Aquello provocó un brillo en los ojos de cobalto de la señorita Eloise. —¿De verdad piensa que...?
—Eloise, querida, ¿dónde tienes la cabeza? —Ambos se volvieron hacia lady Bridgerton, que acababa de plantarse a su lado, seguida de lady Danbury—. ¡Ven conmigo de inmediato! El conde de Glassen desea bailar contigo, pero debe ser ya mismo, porque su madre y él se irán a continuación. Ya te hemos dicho que tienen prisa. Solo han venido por ti. —Lady Bridgerton miró a Andreas con una expresión neutra—. Señor Gysforth, sigue aquí...
—Eso parece —replicó él, más que nada porque no supo qué otra cosa decir—. Si me disculpan...

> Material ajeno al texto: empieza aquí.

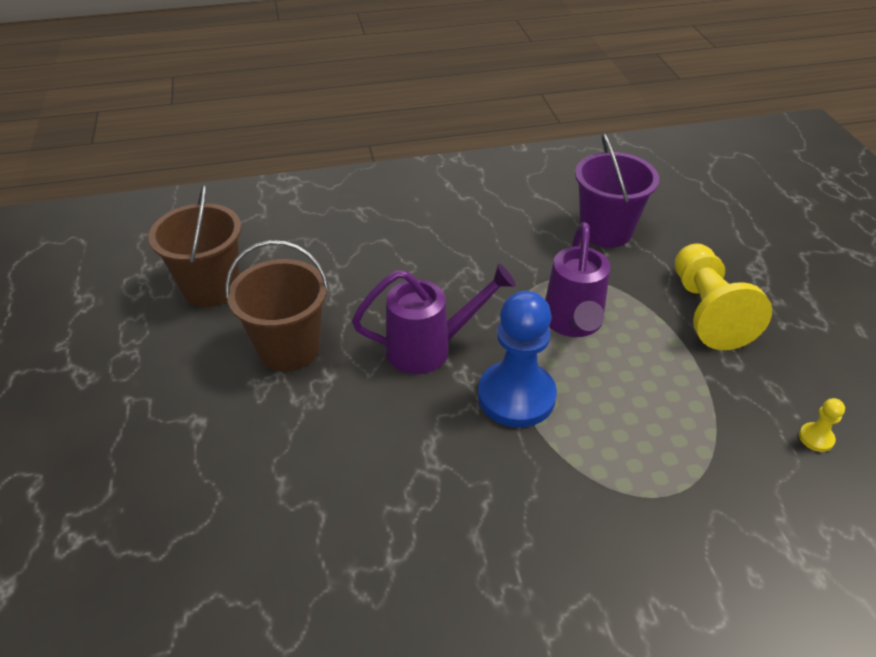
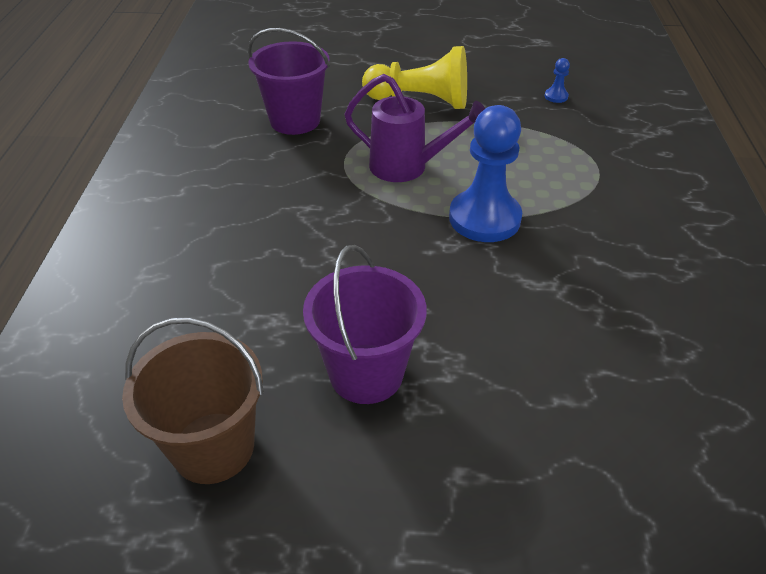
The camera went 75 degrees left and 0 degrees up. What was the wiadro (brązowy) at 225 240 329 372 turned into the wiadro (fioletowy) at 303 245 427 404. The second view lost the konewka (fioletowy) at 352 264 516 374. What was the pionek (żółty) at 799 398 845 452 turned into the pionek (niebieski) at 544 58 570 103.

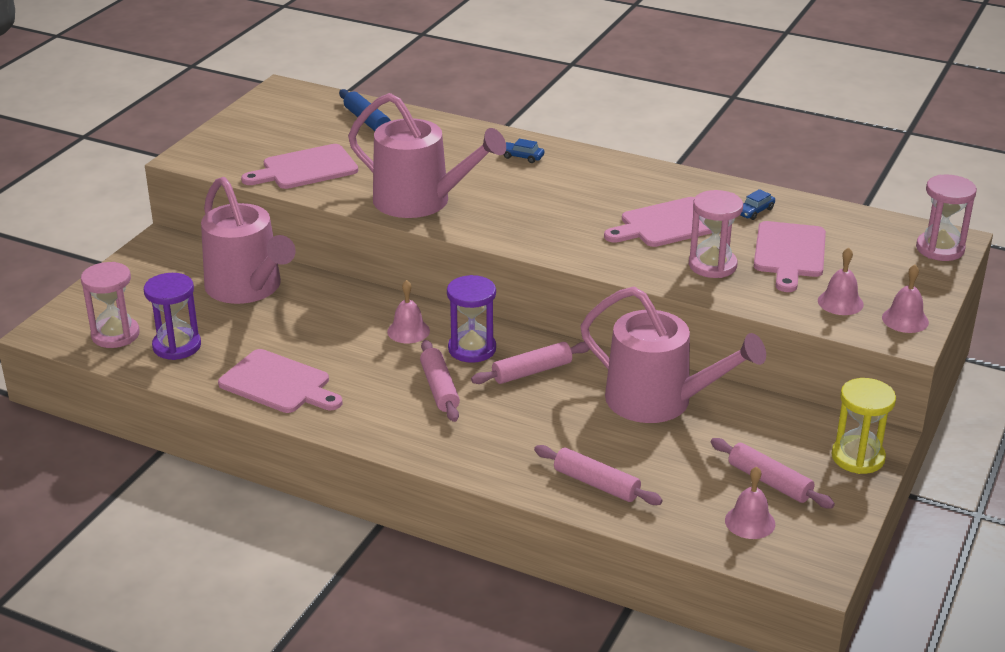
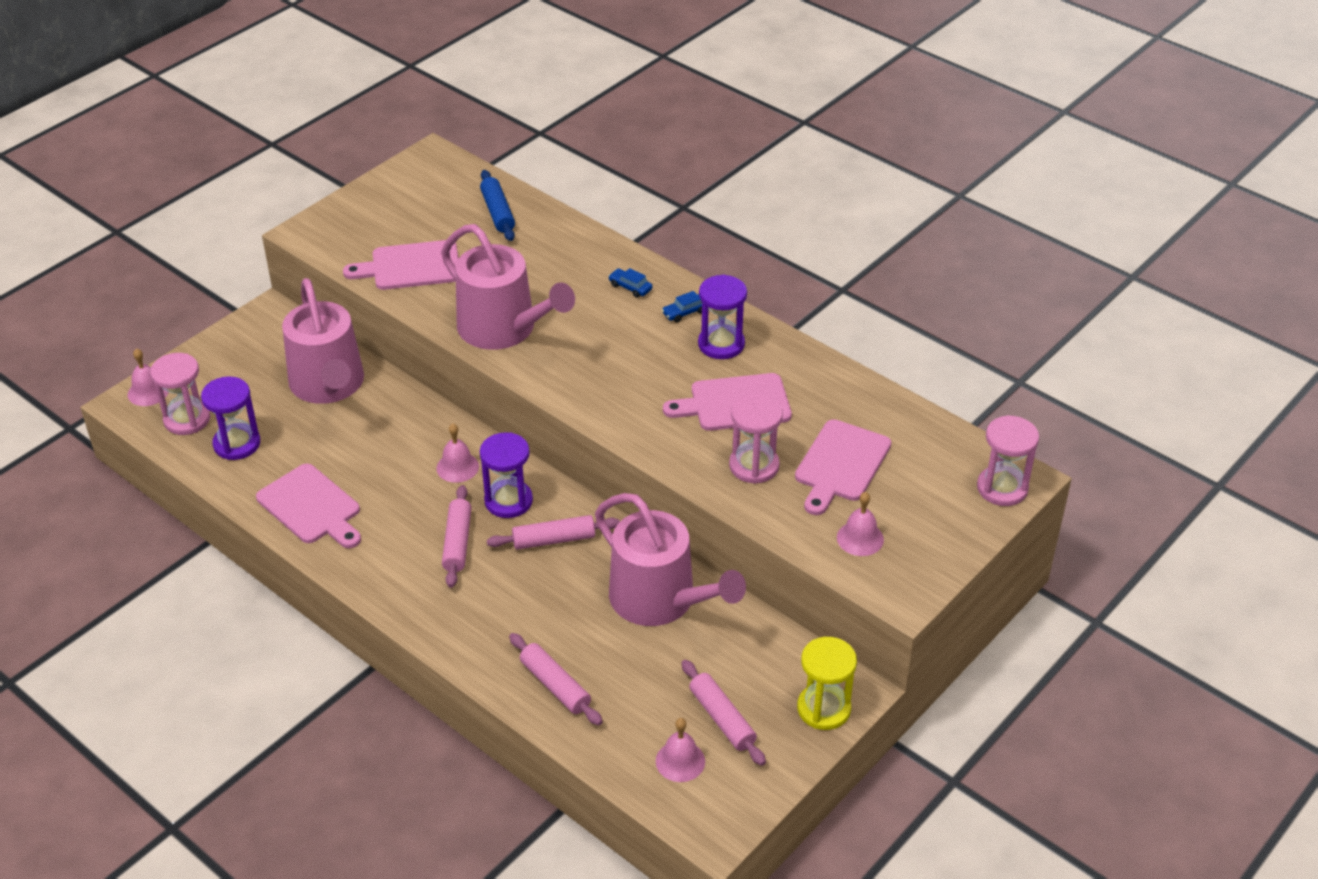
The camera went 15 degrees right and 10 degrees up. The samochód (niebieski) ended up elsewhere, having gone from 740 189 775 220 to 662 291 702 322. The dzwonek (różowy) ended up elsewhere, having gone from 882 264 929 333 to 127 348 169 406. The second view gained the klepsydra (fioletowy) at 698 275 747 359.

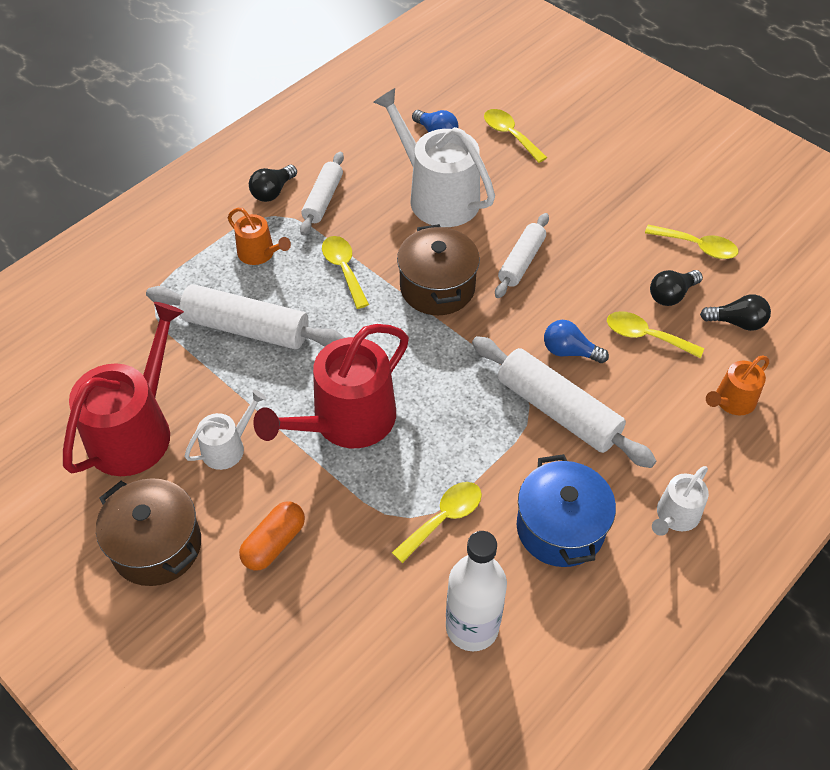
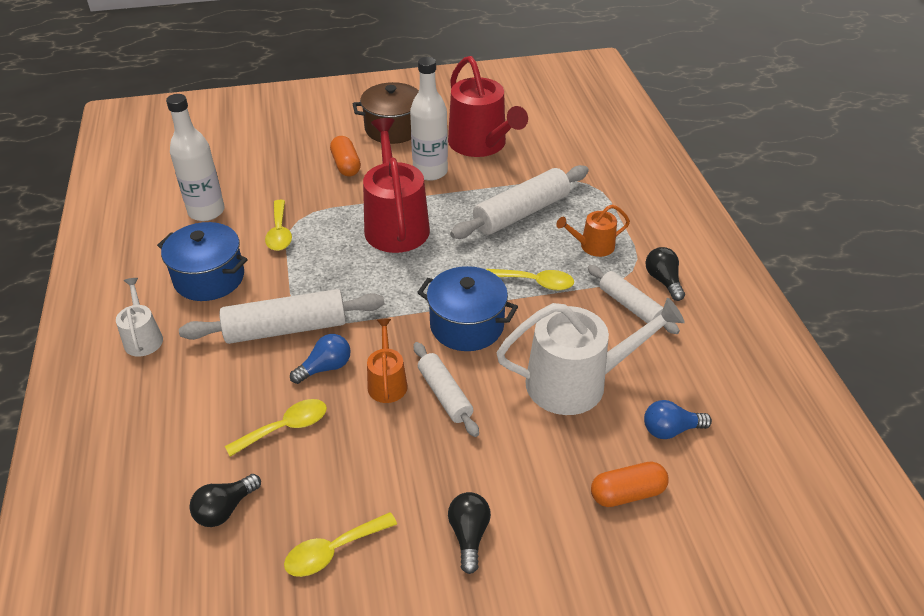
The camera went 125 degrees right and 10 degrees down. Where the łyżka (żółty) stood at 484 109 547 163, the kapsułka (pomarańczowy) came to stand at 591 462 669 507. What was the garnek (brązowy) at 397 224 480 315 turned into the garnek (niebieski) at 417 266 518 351. The żarówka (czarny) ended up elsewhere, having gone from 650 270 703 306 to 448 492 491 574. The konewka (pomarańczowy) ended up elsewhere, having gone from 706 356 769 415 to 367 319 408 403. Where the konewka (biały) stood at 185 390 266 470, the butelka (biały) came to stand at 410 57 448 181.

Se alejó del grupo rabiando para sí mismo, decidido a no volver a escribir jamás crónicas sociales. Si Wilson no le daba otros temas, por órdenes de su tío, se consideraría libre de todo compromiso con lord Pemberton. Al fin y al cabo, no sería él quien rompiese el trato, aquello no era lo que habían acordado. Si su tío quería jugar sucio, estaba más que dispuesto a replicar en consecuencia.
Pero, de todos modos, dio un par de vueltas antes de irse, tomando buena nota de ambiente, trajes, parejas y expresiones. Había aceptado el encargo de ese artículo, tenía que escribirlo y él era un profesional. Lo haría lo mejor posible.